Self-Correction Pattern: Step 1 — Generate (e.g. "Write a blog post about X"). Step 2 — Critique (review against criteria, identify weaknesses). Step 3 — Refine (revise based on critique). Anthropic note: With adaptive thinking in Claude Opus 4.6, the model handles most multi-step reasoning internally; explicit chaining remains valuable when you need to inspect intermediate outputs or enforce a pipeline structure.

A.2 Tool Use

Tool use lets Claude interact with external systems: APIs, databases, code execution, search, custom functions. How it works: 1. You define tools (name, description, parameter schema). 2. Claude decides when to call them. 3. Claude formats the tool call. 4. Your code executes and returns results. 5. Claude synthesizes into a response.

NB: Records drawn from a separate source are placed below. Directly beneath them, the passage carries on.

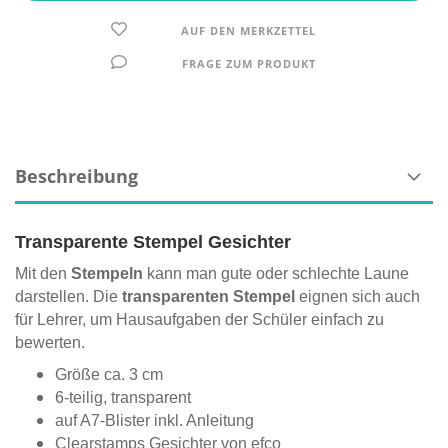
AUF DEN MERKZETTEL
FRAGE ZUM PRODUKT
Beschreibung
Transparente Stempel Gesichter
Mit den
Stempeln
kann man gute oder schlechte Laune
darstellen. Die
transparenten Stempel
eignen sich auch
für Lehrer, um Hausaufgaben der Schüler einfach zu
bewerten.
Größe ca. 3 cm
6-teilig, transparent
auf A7-Blister
inkl. Anleitung
Clearstamps Gesichter von efco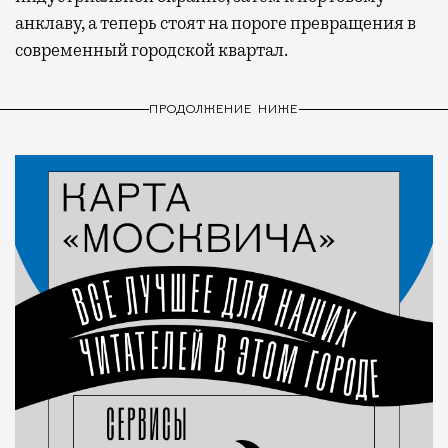
анклаву, а теперь стоят на пороге превращения в
современный городской квартал.
ПРОДОЛЖЕНИЕ НИЖЕ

Tool description best practices: Be explicit about when the tool should be used; include examples of appropriate use; specify limitations; for Claude 4.6 avoid "ALWAYS use this tool" — use "Use this tool when..." to avoid overtriggering. Parallel tool calling: Claude Opus 4.6 can call multiple tools simultaneously when independent; use <use_parallel_tool_calls> to instruct parallel calls and never use placeholders.

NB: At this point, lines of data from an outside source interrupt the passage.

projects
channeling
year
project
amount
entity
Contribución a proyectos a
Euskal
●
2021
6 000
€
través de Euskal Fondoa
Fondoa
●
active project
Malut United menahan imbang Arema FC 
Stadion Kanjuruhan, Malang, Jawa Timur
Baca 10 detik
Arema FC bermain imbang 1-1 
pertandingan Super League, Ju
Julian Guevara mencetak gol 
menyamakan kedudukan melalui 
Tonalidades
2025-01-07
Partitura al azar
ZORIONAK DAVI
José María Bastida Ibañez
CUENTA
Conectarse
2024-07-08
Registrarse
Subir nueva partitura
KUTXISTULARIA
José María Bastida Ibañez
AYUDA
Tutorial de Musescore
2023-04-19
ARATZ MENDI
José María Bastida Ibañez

A.3 Search & Retrieval (RAG)

RAG fetches relevant documents and injects them into Claude's context before answering. Pipeline: user asks → system searches knowledge base → top results injected → Claude answers from injected docs. Prompting: Answer using ONLY <search_results>; cite source document for each claim; if insufficient say "Based on available documentation..."; if unanswerable say "I don't have information about that in my knowledge base." Long context: Put the user question after the documents; Anthropic research shows up to 30% accuracy improvement on complex multi-document queries.

Quick Reference

  • Prompt Structure — System = persistent context; user message = specific task
  • Be Clear & Direct — Specify format, length, tone, and audience explicitly
  • Role Assignment — Set persona in system prompt with specific expertise and context
  • XML Tags — Use <instructions>, <context>, <document> to separate content
  • Output Format — Tell Claude what TO do; match prompt style to desired output
  • Step-by-Step — Ask Claude to reason before answering for complex tasks
  • Examples — 3–5 diverse examples in <example> tags; include edge cases
  • Anti-Hallucination — Ground in documents; require citations; allow "I don't know"
  • Prompt Chaining — Generate → Review → Refine for high-stakes outputs
  • Tool Use — Define tools with "when to use" descriptions; enable parallel calling
  • RAG — Put retrieved docs BEFORE the query; require source citations
  • Adaptive Thinking — Use effort parameter (low/medium/high/max) to control depth

Full Anthropic documentation: platform.claude.com/docs

Perguntas frequentes

How do I reduce hallucinations in Claude's answers?
Ground answers in provided documents only; explicitly allow "I don't know"; require citations or quotes for factual claims; ask Claude to verify before finishing; for numbers show the calculation; use structured output (e.g. JSON).
When should I use prompt chaining vs. a single prompt?
Use chaining when the task is too complex for one prompt, you need to inspect or validate intermediate results, different steps need different roles, or you want a generate → review → refine pipeline. Claude 4.6 handles much multi-step reasoning internally; chaining is still useful for inspectable pipelines.
What is the best order for RAG prompts?
Put the retrieved documents first, then the user question last. Anthropic's research shows this can improve accuracy by up to 30% on complex multi-document queries. Always require source citations in the response.